The Reserve Bank of India (RBI) has opted to maintain the policy repo rate at 5.25%, continuing its neutral monetary policy stance. This decision comes as the central bank closely observes the global economic landscape and inflationary trends. The Monetary Policy Committee (MPC) reached this conclusion unanimously during their latest meeting, with RBI Governor Sanjay Malhotra indicating that both domestic and international economic conditions were thoroughly evaluated before deciding to keep interest rates steady.
Consequently, the Standing Deposit Facility (SDF) rate is held at 5%, while the Marginal Standing Facility (MSF) rate and the Bank Rate remain at 5.5%. These rates are pivotal as they influence the cost of borrowing across the economy, impacting areas such as home loans, vehicle loans, business financing, and overall economic activity.

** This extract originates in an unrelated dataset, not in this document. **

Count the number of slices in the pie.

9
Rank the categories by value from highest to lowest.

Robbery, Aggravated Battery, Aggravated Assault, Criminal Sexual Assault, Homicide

The RBI pointed to several global challenges as reasons for maintaining the current rate. Geopolitical tensions, particularly in West Asia, along with disruptions in global trade and supply chains, market volatility, and uncertainties surrounding inflation, were highlighted as key factors. Despite these challenges, the central bank emphasized that India’s economic fundamentals are robust compared to previous periods of global upheaval.
Additionally, the RBI voiced concerns about the impact of rising energy prices and inflation risks, noting that evolving monetary policy trends among major global central banks continue to affect worldwide financial markets. These considerations played a significant role in the central bank’s decision to maintain the status quo on interest rates for the time being.